I don't expect anyone to make a 'clam expert' model anytime soon, though.
sommerzen@reddit
On my private german knowledge benchmark these models score a bit better than Gemma 2 2b it:
Keep in mind that you can't really trust the informations you get from these models when used without rag or something.
sommerzen@reddit
On my private german "knowledge" benchmark these models score a bit better - Gemma 3 4b (qat, q4_0) -
Monkey_1505@reddit
I think if you had a really flagship Samsung or Apple phone you might be able to pull this off if you could also have the LLM access a RAG with survival information.
BUT not sure how easy the latter is to set up (probably not), nor am I sure about which models would prompt process fast enough for this even on a flagship phone with fast ram. (Might be 4b size, might be 7b, IDK).
Probably a doable thing, but not with a model in itself, as smaller models are not as good with knowledge, and only with a phone well suited to the tast.
GortKlaatu_@reddit
Personally I have like three different applications on iOS, since local LLM application developers are slow with updates, and then in each of those I have a variety of the latest popular models.
When I have no connectivity, I may as the same prompt to several of them.
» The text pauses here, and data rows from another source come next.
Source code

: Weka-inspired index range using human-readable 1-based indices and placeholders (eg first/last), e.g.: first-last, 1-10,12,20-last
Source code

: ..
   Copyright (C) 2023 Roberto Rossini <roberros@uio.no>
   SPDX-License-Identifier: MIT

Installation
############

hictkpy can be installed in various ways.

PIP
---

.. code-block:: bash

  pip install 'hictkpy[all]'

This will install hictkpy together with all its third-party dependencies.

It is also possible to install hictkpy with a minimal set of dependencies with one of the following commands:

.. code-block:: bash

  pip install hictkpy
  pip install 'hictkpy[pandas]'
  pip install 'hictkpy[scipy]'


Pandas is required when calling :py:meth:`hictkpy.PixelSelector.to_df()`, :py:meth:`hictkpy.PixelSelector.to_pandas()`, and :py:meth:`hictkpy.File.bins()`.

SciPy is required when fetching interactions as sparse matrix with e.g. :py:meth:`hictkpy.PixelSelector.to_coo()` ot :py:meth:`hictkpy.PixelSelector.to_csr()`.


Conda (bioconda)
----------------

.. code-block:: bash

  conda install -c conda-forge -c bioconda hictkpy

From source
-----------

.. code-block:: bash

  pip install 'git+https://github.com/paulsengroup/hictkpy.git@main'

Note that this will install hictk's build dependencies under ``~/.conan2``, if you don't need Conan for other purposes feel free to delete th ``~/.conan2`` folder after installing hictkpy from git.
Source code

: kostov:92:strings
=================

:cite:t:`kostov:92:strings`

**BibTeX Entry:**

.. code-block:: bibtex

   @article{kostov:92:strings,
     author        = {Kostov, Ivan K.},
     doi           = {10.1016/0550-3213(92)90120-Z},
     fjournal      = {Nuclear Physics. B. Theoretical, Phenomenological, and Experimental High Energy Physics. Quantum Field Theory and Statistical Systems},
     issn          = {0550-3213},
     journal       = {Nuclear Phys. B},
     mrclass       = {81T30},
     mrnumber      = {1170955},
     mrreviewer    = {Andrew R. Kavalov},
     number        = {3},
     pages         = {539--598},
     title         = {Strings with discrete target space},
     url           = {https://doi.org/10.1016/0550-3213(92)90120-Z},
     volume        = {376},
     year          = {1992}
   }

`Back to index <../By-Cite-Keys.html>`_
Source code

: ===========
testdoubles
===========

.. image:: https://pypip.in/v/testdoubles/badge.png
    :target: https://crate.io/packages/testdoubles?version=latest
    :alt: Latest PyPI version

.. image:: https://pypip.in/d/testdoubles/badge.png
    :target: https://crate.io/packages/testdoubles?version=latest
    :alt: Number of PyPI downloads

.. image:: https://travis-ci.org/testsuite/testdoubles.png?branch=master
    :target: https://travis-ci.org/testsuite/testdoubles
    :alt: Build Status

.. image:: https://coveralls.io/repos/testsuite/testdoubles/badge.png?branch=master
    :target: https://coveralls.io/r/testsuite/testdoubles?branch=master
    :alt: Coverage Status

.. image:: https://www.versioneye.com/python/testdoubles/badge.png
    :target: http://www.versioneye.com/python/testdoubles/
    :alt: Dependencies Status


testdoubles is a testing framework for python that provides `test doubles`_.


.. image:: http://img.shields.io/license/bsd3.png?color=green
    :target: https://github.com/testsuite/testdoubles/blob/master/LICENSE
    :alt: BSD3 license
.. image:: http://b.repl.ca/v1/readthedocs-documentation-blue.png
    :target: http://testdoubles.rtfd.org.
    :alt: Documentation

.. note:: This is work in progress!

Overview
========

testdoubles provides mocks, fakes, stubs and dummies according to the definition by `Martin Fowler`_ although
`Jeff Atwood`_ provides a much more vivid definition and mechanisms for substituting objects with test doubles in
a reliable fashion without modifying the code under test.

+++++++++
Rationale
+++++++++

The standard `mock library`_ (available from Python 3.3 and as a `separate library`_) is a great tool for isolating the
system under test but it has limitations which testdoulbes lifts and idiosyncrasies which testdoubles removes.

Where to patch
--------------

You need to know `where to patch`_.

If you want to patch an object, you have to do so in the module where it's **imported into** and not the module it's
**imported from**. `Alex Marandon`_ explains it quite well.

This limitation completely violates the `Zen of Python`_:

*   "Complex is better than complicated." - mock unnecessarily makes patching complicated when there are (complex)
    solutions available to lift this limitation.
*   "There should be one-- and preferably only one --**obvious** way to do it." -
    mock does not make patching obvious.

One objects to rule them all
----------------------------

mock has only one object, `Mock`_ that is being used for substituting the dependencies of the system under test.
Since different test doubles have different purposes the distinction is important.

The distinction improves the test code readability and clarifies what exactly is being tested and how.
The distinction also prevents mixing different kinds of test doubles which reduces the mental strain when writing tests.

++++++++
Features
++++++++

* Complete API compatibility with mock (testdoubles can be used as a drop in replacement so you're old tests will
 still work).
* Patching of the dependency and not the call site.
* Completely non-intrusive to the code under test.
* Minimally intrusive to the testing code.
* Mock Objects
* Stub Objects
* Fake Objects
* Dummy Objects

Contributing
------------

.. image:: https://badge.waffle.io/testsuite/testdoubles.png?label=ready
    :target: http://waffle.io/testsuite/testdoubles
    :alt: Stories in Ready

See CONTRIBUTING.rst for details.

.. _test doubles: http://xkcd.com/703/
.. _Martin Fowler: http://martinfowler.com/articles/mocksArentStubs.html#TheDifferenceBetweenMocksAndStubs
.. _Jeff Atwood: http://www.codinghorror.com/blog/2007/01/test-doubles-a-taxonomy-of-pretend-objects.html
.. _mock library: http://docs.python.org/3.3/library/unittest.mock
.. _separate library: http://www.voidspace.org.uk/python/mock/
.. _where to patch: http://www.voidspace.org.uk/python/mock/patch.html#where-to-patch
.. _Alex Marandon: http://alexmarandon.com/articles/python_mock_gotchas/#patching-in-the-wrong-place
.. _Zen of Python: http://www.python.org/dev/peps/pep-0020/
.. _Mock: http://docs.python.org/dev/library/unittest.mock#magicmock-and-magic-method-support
Ok-Recognition-3177@reddit
I understand the desire, but you would be far better served by visiting Kiwix.com and dowloading a comrpessed offline searchable survival wiki
Chromix_@reddit
Why not combine both? Someone just released a tool to make offline kiwix searchable for local LLMs. Not sure how much effort it requires to get it running on a phone though.
Ok-Recognition-3177@reddit
I just saw that, that's such a good idea
Duxon@reddit
I was playing with Gemma 3n 4b a bit in exactly your scenario. It can identify that a flower is a flower, and a lizard is a lizard, but will confidently give you a wrong and more precise species description.
For language tasks and some general purpose knowledge, I found it really useful for a hike, though. I translated Spanish information boards with it for instance. And those translations were largely spot on.
westsunset@reddit
Similar for me. It knows a snake is a snake or a lizard a lizard, but it's taking swings at species. if you feed it additional context it might do better. For me though it narrowed the choices to gopher snake or garter snake which don't look alike. Fwiw it was a gopher snake
FullOf_Bad_Ideas@reddit
Try Qwen 2.5/2 7B VL, it runs in MNN-Chat app. I asked it for recipe of things it can make out of my fridge and it failed massively, so temper your expectations, but it's not useless. Depending on your phone model the best choice will differ - you didn't share how much RAM your phone has.
DeltaSqueezer@reddit
For this use, I would not use Gemma as they have a high level of hallucination.
RedditDiedLongAgo@reddit
Recipe for disaster.
redditor100101011101@reddit
Wtf
mxforest@reddit
How about you paste your exact queries and try it out yourself? Trust nobody on the internet. Not even me.
Pedalnomica@reddit
Any model that'll tell you that's not how tides work... (only half kidding, that's probably a decent test)
mp3m4k3r@reddit
I can (clam) dig it, didn't have a recommendation for an LLM but wanted to hit that joke.
Would recommend OrganicMaps for great offline navigation and trails / topographical mapping. Can't remember how well the search like that works in app while offline but its my go to.